++++ Exercise materials
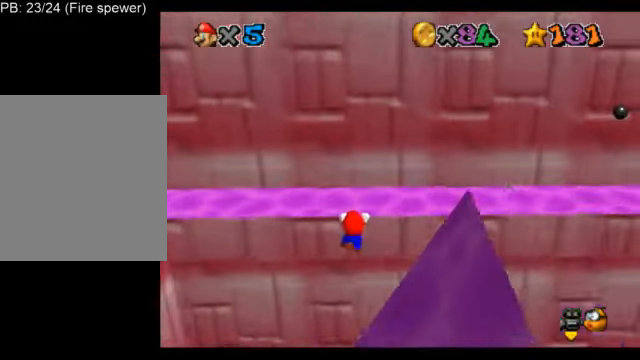
Gameplay with a controller (Nintendo layout); each line is a JSON object with the inputs held at the frame after it. "events" lists button and stick changes between this image and that frame as [ms after this image, input, new state], when the widget could be followed in between. Not read: L3 R3.
{"buttons": ["L1"], "left_stick": "center", "events": []}
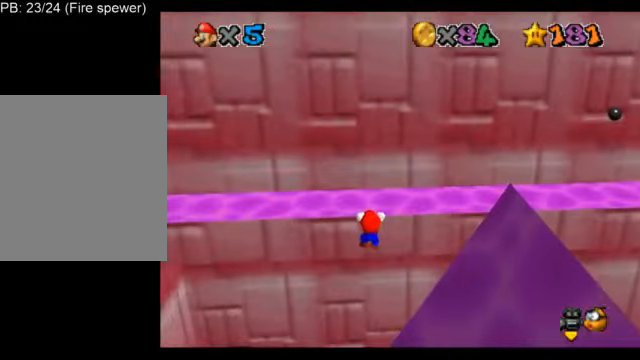
{"buttons": ["L1"], "left_stick": "center", "events": [[84, "left_stick", "up"], [417, "left_stick", "center"]]}
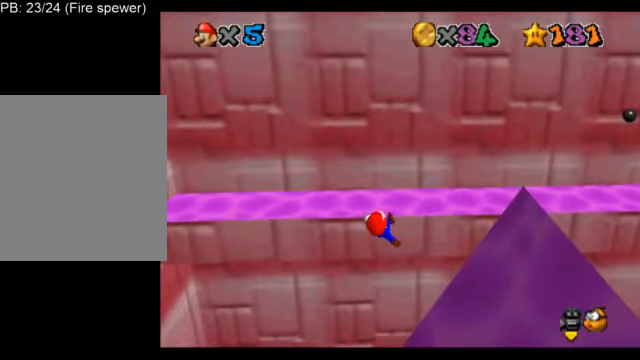
{"buttons": ["L1"], "left_stick": "center", "events": []}
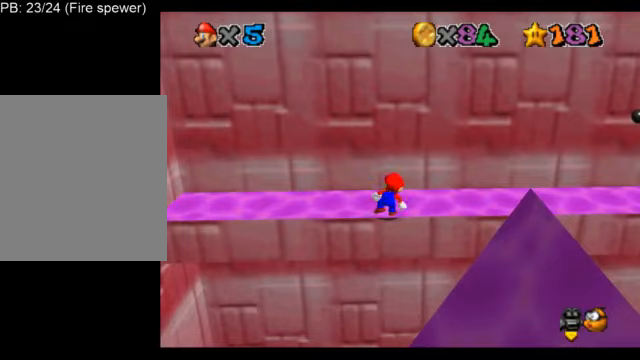
{"buttons": ["A", "L1"], "left_stick": "center", "events": [[167, "A", "down"], [209, "left_stick", "down-left"], [334, "left_stick", "center"]]}
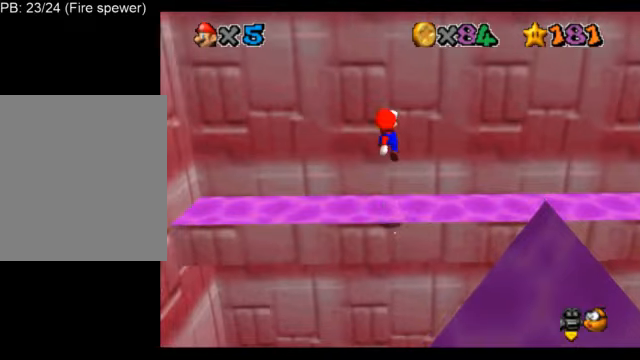
{"buttons": ["A", "L1"], "left_stick": "up", "events": [[417, "left_stick", "up"]]}
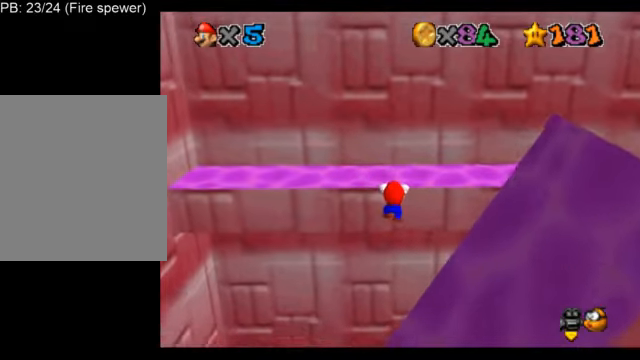
{"buttons": ["L1"], "left_stick": "center", "events": [[42, "A", "up"], [167, "left_stick", "center"], [292, "C_UP", "down"], [376, "C_UP", "up"]]}
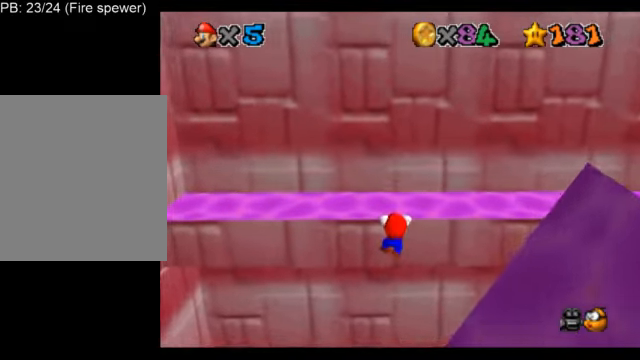
{"buttons": ["L1", "C_LEFT"], "left_stick": "center", "events": [[334, "C_LEFT", "down"], [375, "C_LEFT", "up"], [459, "C_LEFT", "down"]]}
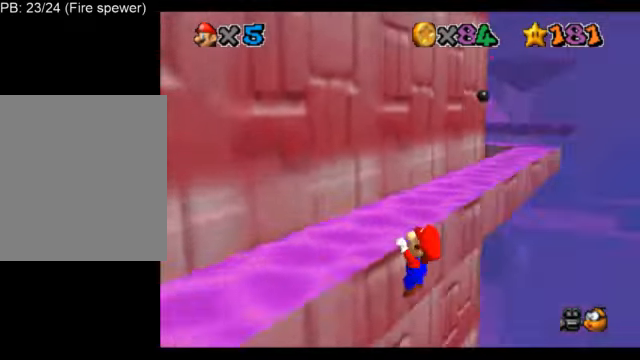
{"buttons": ["L1"], "left_stick": "center", "events": [[84, "C_LEFT", "up"]]}
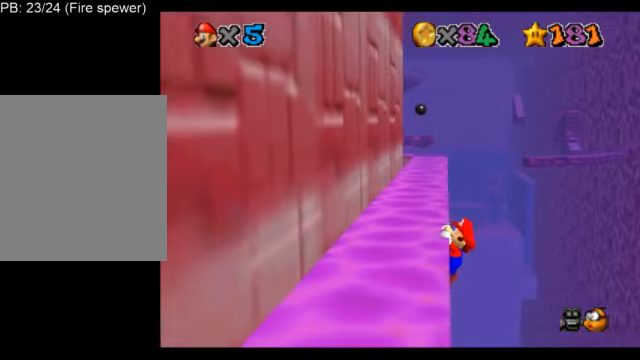
{"buttons": ["L1"], "left_stick": "center", "events": [[167, "left_stick", "up-left"], [459, "left_stick", "center"]]}
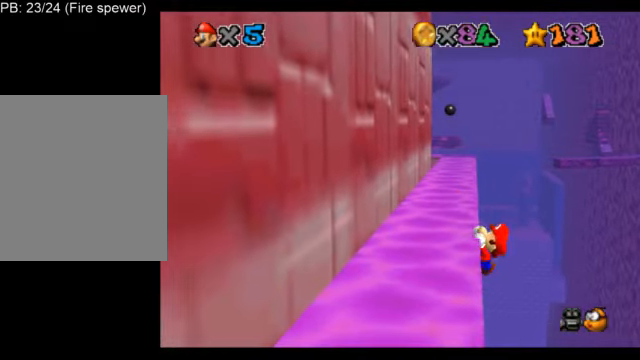
{"buttons": ["L1"], "left_stick": "center", "events": []}
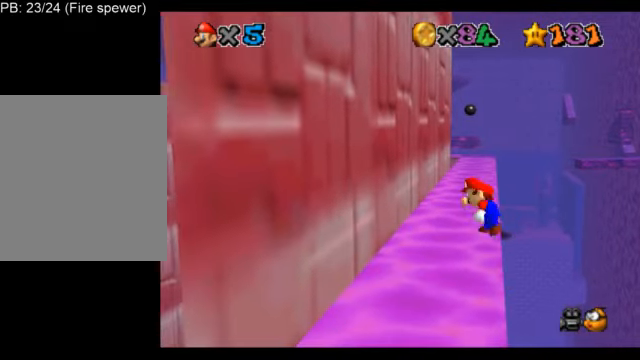
{"buttons": ["A", "L1"], "left_stick": "up", "events": [[167, "A", "down"], [208, "left_stick", "up-right"], [459, "left_stick", "up"]]}
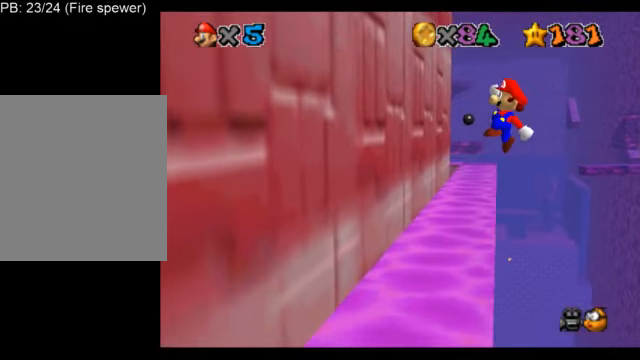
{"buttons": ["L1"], "left_stick": "up-left", "events": [[167, "left_stick", "up-left"], [376, "A", "up"]]}
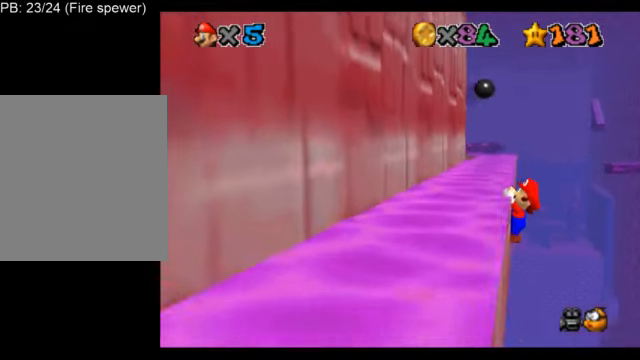
{"buttons": ["L1"], "left_stick": "up-left", "events": []}
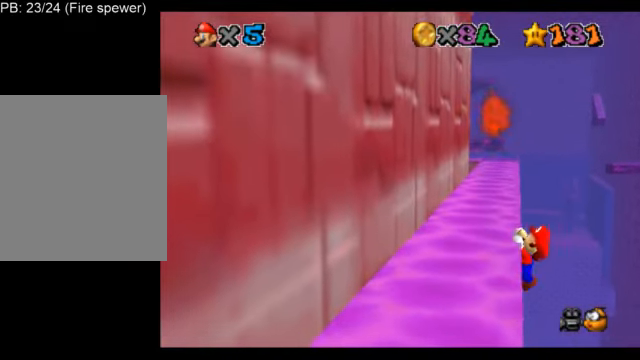
{"buttons": ["L1"], "left_stick": "center", "events": [[126, "left_stick", "center"]]}
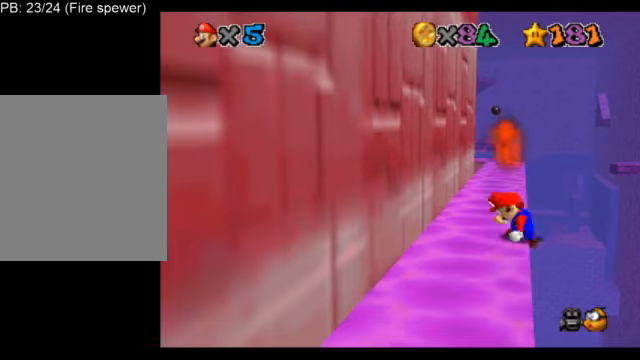
{"buttons": ["A", "L1"], "left_stick": "up-right", "events": [[292, "A", "down"], [334, "left_stick", "up-right"]]}
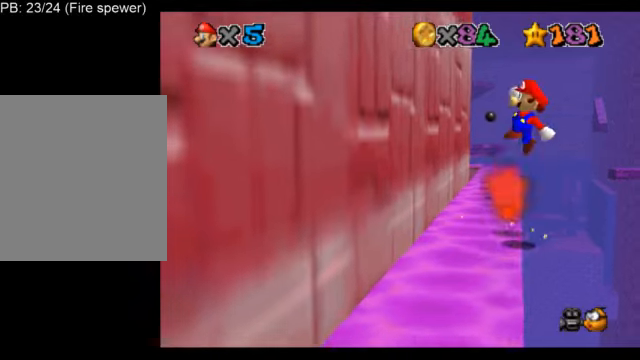
{"buttons": ["L1"], "left_stick": "up-left", "events": [[83, "left_stick", "up"], [292, "left_stick", "up-left"], [500, "A", "up"]]}
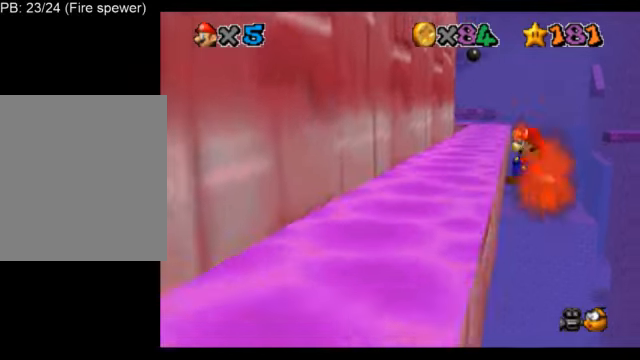
{"buttons": ["L1"], "left_stick": "up-left", "events": []}
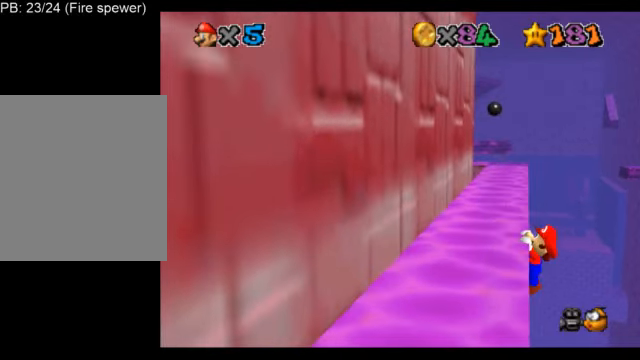
{"buttons": ["L1"], "left_stick": "center", "events": [[292, "left_stick", "center"]]}
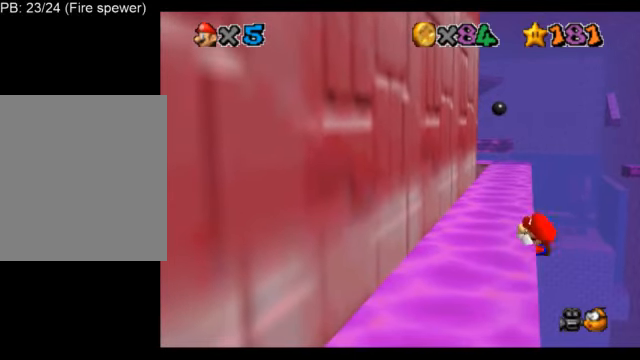
{"buttons": ["A", "L1"], "left_stick": "up-right", "events": [[417, "A", "down"], [501, "left_stick", "up-right"]]}
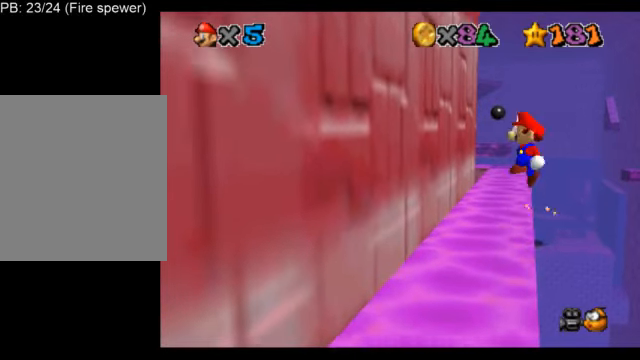
{"buttons": ["A", "L1"], "left_stick": "up-left", "events": [[208, "left_stick", "up"], [459, "left_stick", "up-left"]]}
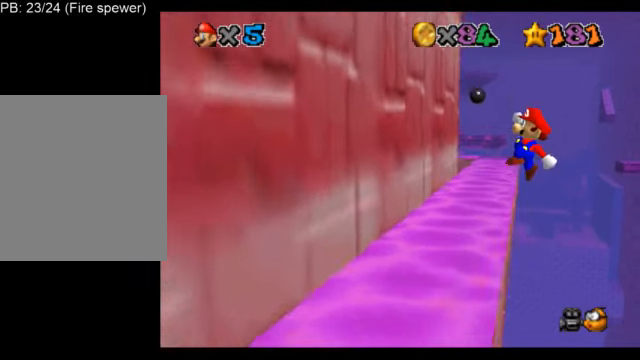
{"buttons": ["L1"], "left_stick": "center", "events": [[209, "A", "up"], [292, "left_stick", "center"]]}
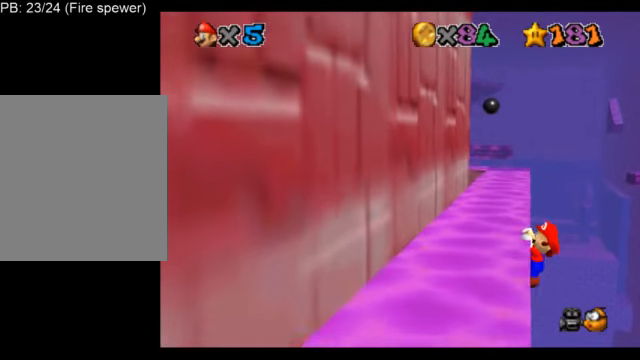
{"buttons": ["L1"], "left_stick": "up-left", "events": [[292, "left_stick", "up-left"]]}
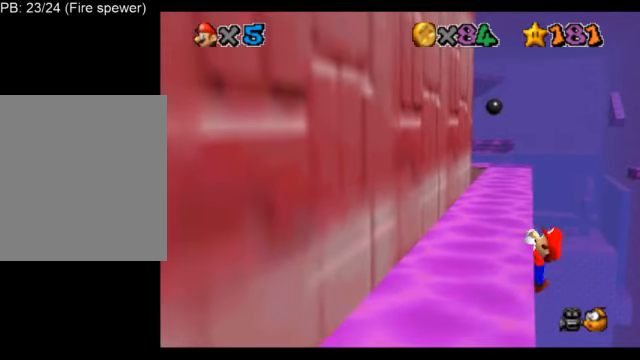
{"buttons": ["L1"], "left_stick": "center", "events": [[251, "left_stick", "center"]]}
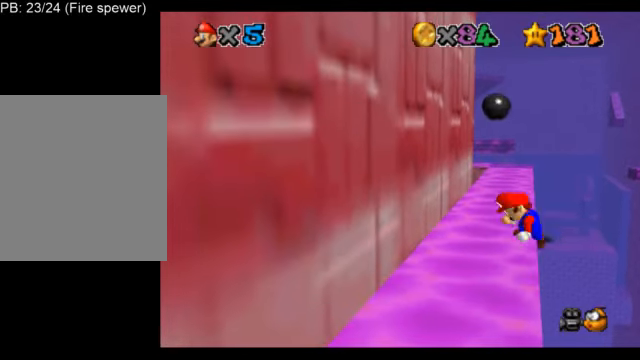
{"buttons": ["A", "L1"], "left_stick": "left", "events": [[292, "A", "down"], [292, "left_stick", "left"]]}
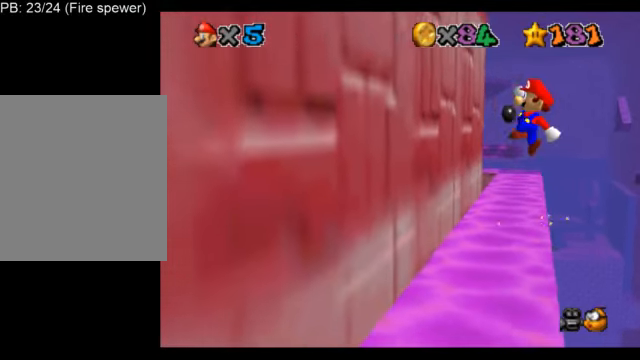
{"buttons": ["A", "L1"], "left_stick": "up", "events": [[292, "A", "up"], [417, "A", "down"], [458, "left_stick", "up"]]}
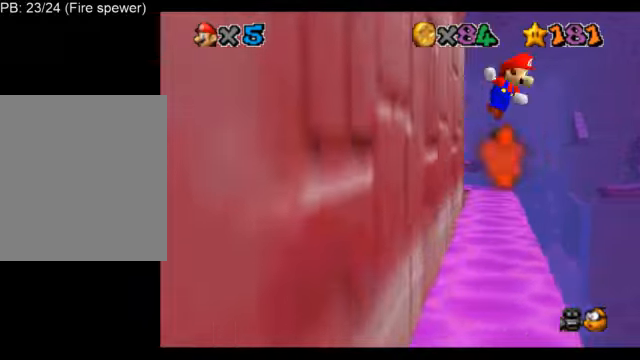
{"buttons": ["A", "L1"], "left_stick": "up-left", "events": [[125, "left_stick", "up-left"]]}
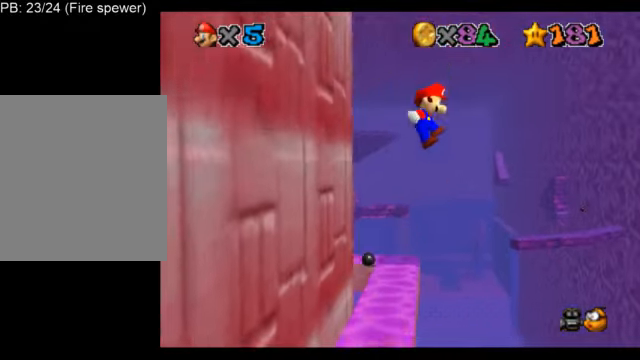
{"buttons": ["A", "L1"], "left_stick": "up-left", "events": [[83, "left_stick", "up"], [417, "left_stick", "up-left"]]}
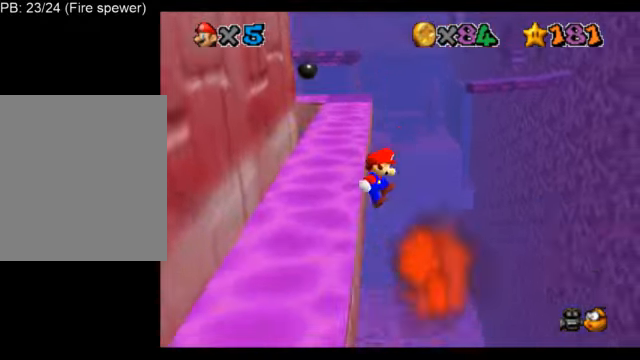
{"buttons": ["L1"], "left_stick": "up-left", "events": [[167, "A", "up"]]}
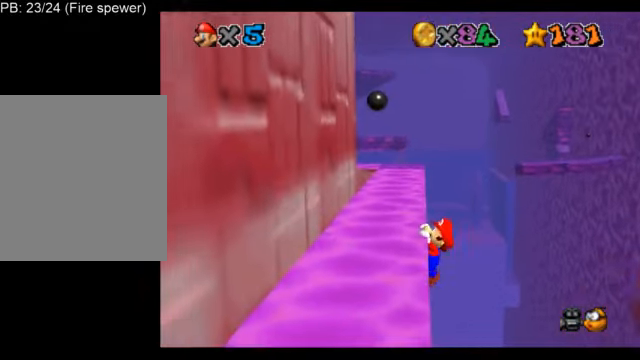
{"buttons": ["L1"], "left_stick": "center", "events": [[250, "left_stick", "center"]]}
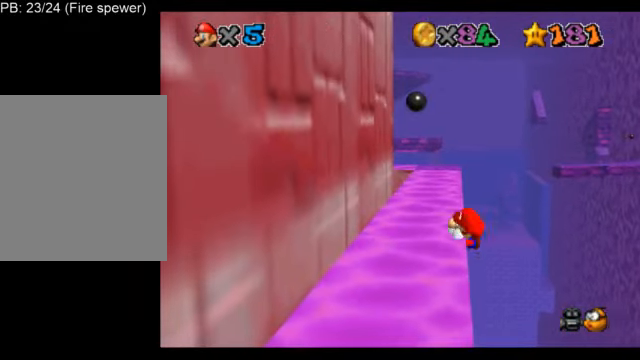
{"buttons": ["A", "L1"], "left_stick": "left", "events": [[417, "A", "down"], [459, "left_stick", "left"]]}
++++++++
* How to complete this task *
Your response should contain each line of the entries above that holds the string "right".

* Expected answer *
{"buttons": ["A", "L1"], "left_stick": "up", "events": [[167, "A", "down"], [208, "left_stick", "up-right"], [459, "left_stick", "up"]]}
{"buttons": ["A", "L1"], "left_stick": "up-right", "events": [[292, "A", "down"], [334, "left_stick", "up-right"]]}
{"buttons": ["A", "L1"], "left_stick": "up-right", "events": [[417, "A", "down"], [501, "left_stick", "up-right"]]}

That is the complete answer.